Ebermannsdorf
Um Raunächte ranken sich viele Legenden – Historischer Verein spürte ihnen nach

03.01.2023 | Stand 15.09.2023, 2:12 Uhr
Mit Fackeln machten sich die Mitglieder des Ebermannsdorfer Vereins auf zum Meilerplatz. −Foto: Christine Wendl

Die Mitglieder des Historischen Vereins Ebermannsdorf trafen sich erstmalig zu einer Raunachtwanderung, die zum Meilerplatz führt.

Dort angekommen, genossen die Mitglieder Glühwein und Bratwürste, während Josef Gilch interessante Tatsachen und Fakten zu den Raunächten erzählte, die bis vor wenigen Jahrzehnten auch in unserer Region noch einen großen Stellenwert im Volksglauben einnahmen.

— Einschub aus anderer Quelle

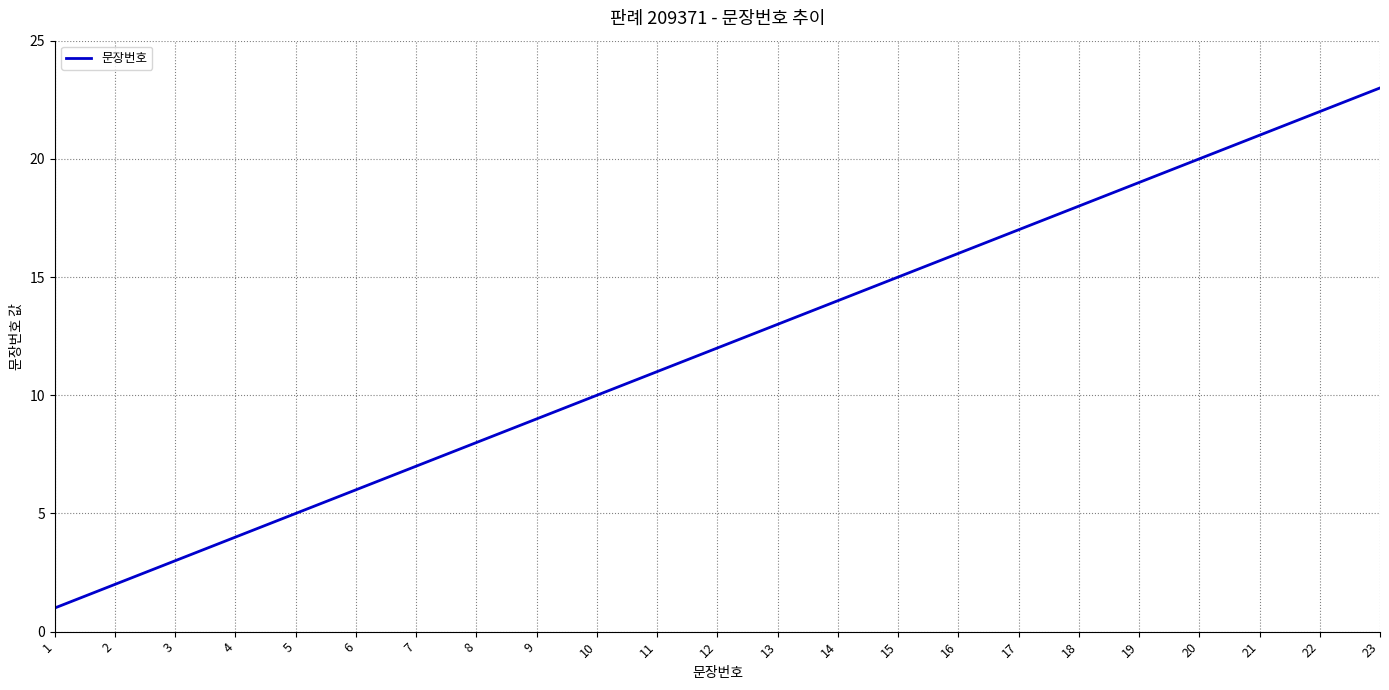

Which category has the highest value across all series?

23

Es sind die längsten, meist kalten, Nächte zwischen den Jahren. Übriggeblieben sei nur noch das Silvesterfeuerwerk zum Vertreiben der bösen Geister, bei manchen das Räuchern des Hauses, aber auch das Orakeln über die Zukunft beim Bleigießen.

Mit Kräutern geräuchert

Die Raunächte gehen zurück auf das Mondjahr, das mit 354 Tagen kürzer ist als das Sonnenjahr. Als unsere Vorfahren vom Mond- auf das Sonnenjahr übergingen, blieben noch elf Tage und zwölf Nächte – die Raunächte, berichtete Gilch den Anwesenden. Man glaubte, in dieser Zeit stünden die „Tore zur Anderswelt“ weit offen und die Verbindung zu den Ahnen, Lichtwesen und Geistern sei intensiver und näher. Manche Quellen sind der Meinung, dass Raunächte von dem Wort „Rauchnächte“ komme, weil in dieser Zeit mit Kräutern geräuchert wurde, um die bösen, dunklen Geister und Dämonen zu vertreiben aber auch gleichzeitig die guten Geister willkommen zu heißen.

Auf die Frage, was man tunlichst während dieser Zeit unterlassen sollte wussten doch noch einige, dass früher in dieser Zeit keine Wäsche gewaschen wurde und auf keinen Fall im Freien aufgehängt werden durfte. Der Vorsitzende Gilch hatte seine Hausaufgaben gemacht und klärte auch über den Ursprung dieser Theorie auf: „Unsere Vorfahren glaubten, die weiße Wäsche könnte von der wilden Jagd gestohlen und als Leichentücher verwendet werden oder sie könnten sich in der Wäsche verfangen und dann sehr böse reagieren und alles zerfetzen.“ Die jüngeren Mitglieder des Vereins sahen da kein Problem darin, sie meinten ganz lapidar: „Heute wird die Wäsche ja im Wäschetrockner getrocknet.“

Man solle sich bitte in die Lage der Vorfahren versetzen, forderte Gilch auf. Draußen war es kalt, der Wind pfiff ums Haus, es gab keinen Strom. Wärme und Licht spendete nur das offene, flackernde Feuer und man erzählte sich Geschichten. Jeder hatte Angst vor Geistern und wilden Tieren. Und so manche Geschichte wurde von Jahr zu Jahr gruseliger und mystischer – ein guter Nährboden für Aberglauben und Mythen. Heute würden die Menschen abends in gut geheizten Häusern bei hellem elektrischem Licht zusammensitzen oder auf große und kleine Bildschirme schauen und bekämen darüber Horrorgeschichten übermittelt, meinte Gilch.

Vom Ballast befreien

Nachdem sich jeder nochmals mit Glühwein gestärkt hatte, machten sich die Wanderer bei bester Stimmung auf den gemeinsamen Heimweg. Die Wanderung mit den brennenden Fackeln im finsteren Wald sah nicht nur ungewohnt gespenstisch aus, sie trug auch dazu bei, seine Gedanken während des Gehens auf das Gehörte zu den Raunächten zu lenken.

„Sind die Raunächte vielleicht nicht doch die Zeit, um loszulassen, sich vom Ballast des alten Jahres zu befreien, böse Geister und Dämonen zu vertreiben und gute Vorsätze für das neue Jahr zu fassen?“, fragte der Vorsitzende Josef Gilch beim Abschied.